Temperature and solvation effects on homologous series selectivity in reversed phase liquid chromatography

Abstract

Although the theoretical basis for temperature effects in reversed phase liquid chromatography (RPLC) has been well established, temperature is an under-utilized parameter for enhancing resolution in RPLC systems. However, the use of subambient operating temperatures can bring about significant increases in selectivity which are useful in separating solutes with subtle differences in their morphology. We have been examining the effects of temperature, particularly in the subambient range, and mobile phase solvation on RPLC solute selectivity for a homologous series of non-polar compounds on monomeric C 18 stationary phases. By using solute sets consisting of structural homologs, we have examined whether linear free energy relationships are operant, as well as measured enthalpic and entropic contributions to retention and selectivity over a wide temperature range.
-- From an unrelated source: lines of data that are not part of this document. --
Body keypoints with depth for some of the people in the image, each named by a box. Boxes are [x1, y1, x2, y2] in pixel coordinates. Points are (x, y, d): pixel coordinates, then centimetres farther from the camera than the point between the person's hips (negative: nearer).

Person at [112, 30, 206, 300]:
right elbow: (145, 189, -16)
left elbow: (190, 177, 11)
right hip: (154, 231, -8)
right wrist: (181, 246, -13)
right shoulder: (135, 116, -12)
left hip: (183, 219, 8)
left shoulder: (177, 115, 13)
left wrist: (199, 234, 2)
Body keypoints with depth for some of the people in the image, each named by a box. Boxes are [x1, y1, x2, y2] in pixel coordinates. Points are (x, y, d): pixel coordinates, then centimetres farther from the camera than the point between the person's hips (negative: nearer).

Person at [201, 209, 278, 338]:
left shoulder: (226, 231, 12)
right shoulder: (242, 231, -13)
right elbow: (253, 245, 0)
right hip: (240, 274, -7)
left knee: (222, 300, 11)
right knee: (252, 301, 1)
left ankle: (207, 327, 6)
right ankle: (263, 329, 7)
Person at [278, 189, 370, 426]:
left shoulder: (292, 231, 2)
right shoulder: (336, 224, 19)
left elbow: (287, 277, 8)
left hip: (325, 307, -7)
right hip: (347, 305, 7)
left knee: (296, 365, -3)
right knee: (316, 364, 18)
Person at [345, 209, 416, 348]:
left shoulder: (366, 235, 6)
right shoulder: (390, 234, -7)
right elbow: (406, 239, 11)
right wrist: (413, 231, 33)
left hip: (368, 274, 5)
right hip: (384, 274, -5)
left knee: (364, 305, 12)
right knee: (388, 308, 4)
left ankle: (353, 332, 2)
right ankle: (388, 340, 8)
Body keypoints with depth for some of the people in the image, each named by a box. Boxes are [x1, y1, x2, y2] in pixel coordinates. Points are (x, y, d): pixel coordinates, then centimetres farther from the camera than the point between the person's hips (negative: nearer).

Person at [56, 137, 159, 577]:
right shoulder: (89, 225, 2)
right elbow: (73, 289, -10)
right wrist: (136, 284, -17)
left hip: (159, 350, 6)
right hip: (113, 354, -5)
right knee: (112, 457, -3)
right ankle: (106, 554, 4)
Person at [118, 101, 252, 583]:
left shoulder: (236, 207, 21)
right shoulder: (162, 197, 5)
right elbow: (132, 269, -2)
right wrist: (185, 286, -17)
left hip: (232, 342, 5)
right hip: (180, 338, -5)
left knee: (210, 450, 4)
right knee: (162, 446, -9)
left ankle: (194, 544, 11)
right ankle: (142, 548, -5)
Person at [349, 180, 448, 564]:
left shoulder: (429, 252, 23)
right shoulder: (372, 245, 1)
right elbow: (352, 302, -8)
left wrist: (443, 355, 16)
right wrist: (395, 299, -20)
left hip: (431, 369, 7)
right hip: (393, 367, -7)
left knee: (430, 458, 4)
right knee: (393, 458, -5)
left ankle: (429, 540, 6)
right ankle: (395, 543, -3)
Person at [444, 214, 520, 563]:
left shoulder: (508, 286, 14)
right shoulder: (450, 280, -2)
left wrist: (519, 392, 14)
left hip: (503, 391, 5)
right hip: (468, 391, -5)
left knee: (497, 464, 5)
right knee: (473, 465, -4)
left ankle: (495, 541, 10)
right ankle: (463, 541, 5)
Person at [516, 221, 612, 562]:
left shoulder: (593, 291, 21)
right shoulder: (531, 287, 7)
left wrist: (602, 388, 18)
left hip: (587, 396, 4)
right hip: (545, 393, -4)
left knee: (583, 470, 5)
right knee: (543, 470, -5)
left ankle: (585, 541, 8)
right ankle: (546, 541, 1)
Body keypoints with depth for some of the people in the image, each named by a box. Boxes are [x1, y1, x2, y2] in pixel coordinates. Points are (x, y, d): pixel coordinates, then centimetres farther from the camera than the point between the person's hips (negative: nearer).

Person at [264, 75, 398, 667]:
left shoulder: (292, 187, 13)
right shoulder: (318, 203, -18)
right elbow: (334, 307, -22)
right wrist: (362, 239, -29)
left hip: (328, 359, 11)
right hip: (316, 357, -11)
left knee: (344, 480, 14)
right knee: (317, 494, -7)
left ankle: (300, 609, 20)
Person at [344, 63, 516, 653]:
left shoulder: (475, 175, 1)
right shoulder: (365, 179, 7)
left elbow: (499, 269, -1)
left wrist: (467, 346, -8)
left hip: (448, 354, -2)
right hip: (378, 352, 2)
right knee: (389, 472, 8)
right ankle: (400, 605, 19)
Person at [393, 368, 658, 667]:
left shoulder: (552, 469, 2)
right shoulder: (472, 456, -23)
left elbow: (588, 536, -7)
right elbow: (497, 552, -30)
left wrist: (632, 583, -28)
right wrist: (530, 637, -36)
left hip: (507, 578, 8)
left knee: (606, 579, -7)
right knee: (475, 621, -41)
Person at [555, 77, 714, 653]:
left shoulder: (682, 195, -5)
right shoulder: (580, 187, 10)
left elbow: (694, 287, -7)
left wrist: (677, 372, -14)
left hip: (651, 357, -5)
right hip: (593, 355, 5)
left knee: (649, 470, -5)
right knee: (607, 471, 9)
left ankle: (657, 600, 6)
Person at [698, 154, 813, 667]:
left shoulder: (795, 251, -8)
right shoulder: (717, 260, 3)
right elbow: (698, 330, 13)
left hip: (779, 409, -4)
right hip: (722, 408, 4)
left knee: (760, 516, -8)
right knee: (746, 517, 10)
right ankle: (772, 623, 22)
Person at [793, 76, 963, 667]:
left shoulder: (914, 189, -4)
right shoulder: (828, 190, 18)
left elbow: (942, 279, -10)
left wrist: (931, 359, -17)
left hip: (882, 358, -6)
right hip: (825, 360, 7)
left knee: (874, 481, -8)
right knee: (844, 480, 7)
The solute homologous series sets include flexible chain solutes, such as the methylene series consisting of the C 1–C 6 n-alkylbenzenes rod-like solutes, such as the phenylene series consisting of benzene, biphenyl, p-terphenyl and p-quaterphenyl and plate-like solutes, such as the fused-ring series consisting of benzene, naphthalene, anthracene and 2,3-benzanthracene. This work is relevant in better understanding RPLC retention mechanisms as well as solute partitioning in other organized assemblies, and also is resulting in improved separation methods for many structurally similar compounds of environmental and pharmaceutical importance.